これらの状況を踏まえてカイトはボアードに相手を任せたのだ。


「もはや貴様に何を言っても信じてもらえないだろうが、私が本気の魔法を発動させればお前の魔法耐性など無意味だ。瞬殺出来ると断言しよう。だが、それと同時に私の魔法の威力にこの施設が耐えられず崩壊する可能性もある。それを考慮して、ボアードと肉弾戦をしてもらう事にした。これなら私が戦うよりは施設への被害が少なくて済むであろう。それにまだここは三層ある内の一層目。二層目には貴様と同等またはそれ以上の刺客がいる筈だ。そして三層目にはお前達の親玉のドロイドがいる。私はお前如きと相手をしている暇はないのだよ。では我々は先を急ぐのでここで失礼する。ボアードよ、なるべく損傷させずに勝利し、そいつを捕虜とするのだ。カーミラ、行くぞ。」


「はっ、かしこまりました、カイト様。」


「了解しましたッス!自分も片が付いたら合流しますッス!」


サライの相手をボアードに任せ、再びエレベーターの通路から上を目指そうとするカイトとカーミラであったが、当然サライは黙っていない。


「ちょっと待て!そう簡単に行かせるとでも思っているのか!?」


ボアードの事はそっちのけでフロアを抜け出そうとしているカイトとカーミラに斬りかかろうとするサライ。

しかし二人はサライの事など一切気にせず、背を向けたままエレベーターの扉に向かって歩いて行く。

その間にもサライは二人との距離を詰め、腰から刀を抜き出す。

そしてサライの刀の刃が二人に届こうとした瞬間、サライは死角から激しい衝撃を受けて真横に吹き飛ばされる。

サライはまたしてもその衝突によりボディが壁にめり込んでしまう。


「おいおい、お前は一体どこを見て何をしているッスか?自分が言うのもなんなんスけど、人の話は良く聞いた方が良いッスよ?カイト様がおっしゃった通り、お前の相手は自分ッス!さっきは油断していたッスけど、今度はそうはいかないッスよ!」


一瞬何が起きたか分からなったサライだったが、刀の刃がカイト達に触れようとした寸前でボアードはサライの死角に回り込まれ、脇腹に強烈なボディブローをお見舞されたのであった。

サライはボアードの言葉を聞いてようやく自分はボアードの攻撃を受けて吹き飛ばされたのだと理解した。

そしてその間にカイトとカーミラは扉の前まで足を運び、そこからフライ(飛行)の魔法でその場を去っていってしまった。


「くっ、逃がしてしまったか。よくも我を邪魔してくれたな。」


「カイト様にお前の相手を任された以上、お前にカイト様の邪魔は死んでもさせないッスよ。

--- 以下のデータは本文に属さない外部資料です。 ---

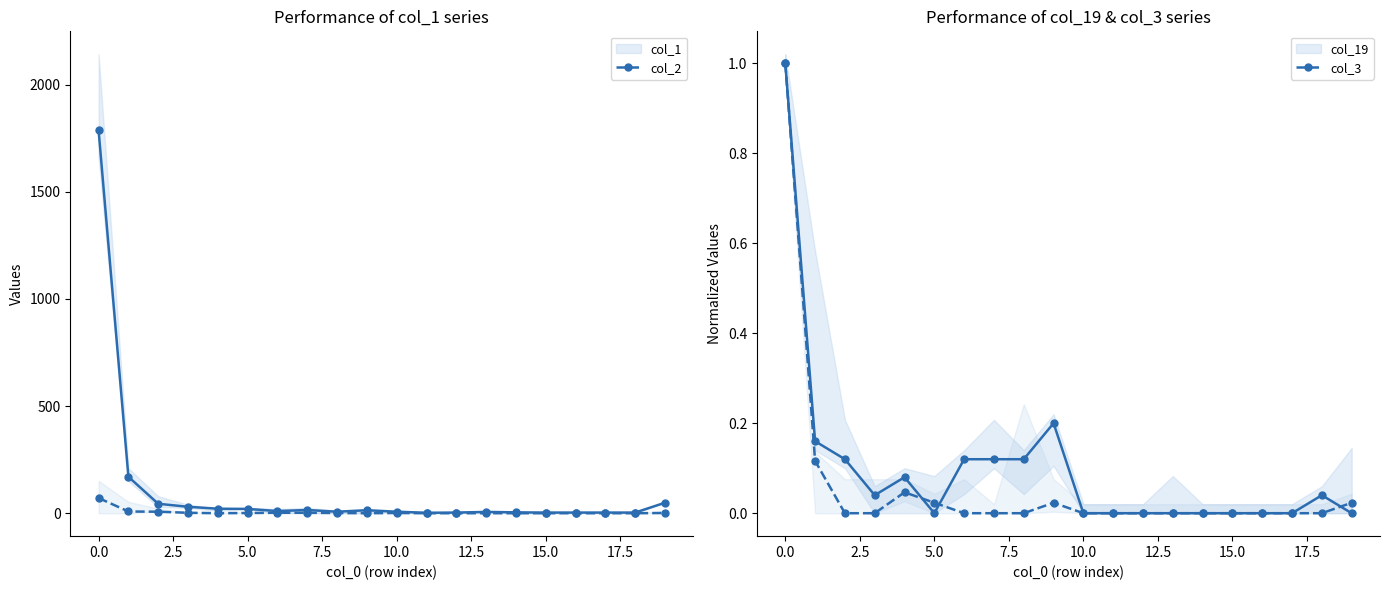

True or false: col_2 has more than 0 interior local peaks.

True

まぁ、お前相手に自分が死ぬ事はあり得ないッスけど。」


ボアードの言う通り、カイトがボアードにサライの相手を命じた以上、二人はサライがこちらを狙って来ようとも、ボアードはそれを何が何でも阻止する事が分かっていた。

先程は油断したせいで腕を斬り落されてしまったが、戦闘モードに入って集中したボアードの目を欺くのは相当の実力者ではない限り至難の業である。

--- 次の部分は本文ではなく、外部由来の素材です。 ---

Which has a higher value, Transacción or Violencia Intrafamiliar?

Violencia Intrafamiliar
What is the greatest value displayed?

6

そのボアードの目を掻い潜って二人に奇襲をかけるなど悪手の以外の何ものでもない。

サライも決して弱い相手ではないが、今のボアードと一騎打ちするのであれば、他には目もくれず全神経を集中して、全身全霊で挑まなければたちまち打ちのめされてしまうだろう。

二人もそれが分かっていたため、サライの事など目もくれず次の標的に向けて動き出していたのである。


「貴様、まだ斬られ足りないのか?先程切り落としてやった腕は魔法の力でくっつけたようだが、もうカーミラという魔法使いはいない。次は回復する前に切り刻んでくれるわ!」


「望むところッスよ!ロボットの癖に中々活きが良いッスね!さぁ、かかってくるッス!」


こうしてカイトとカーミラを無事に第二階層へ向かわせる事が出来たボアードは、サライとの一騎打ちに臨むのであった。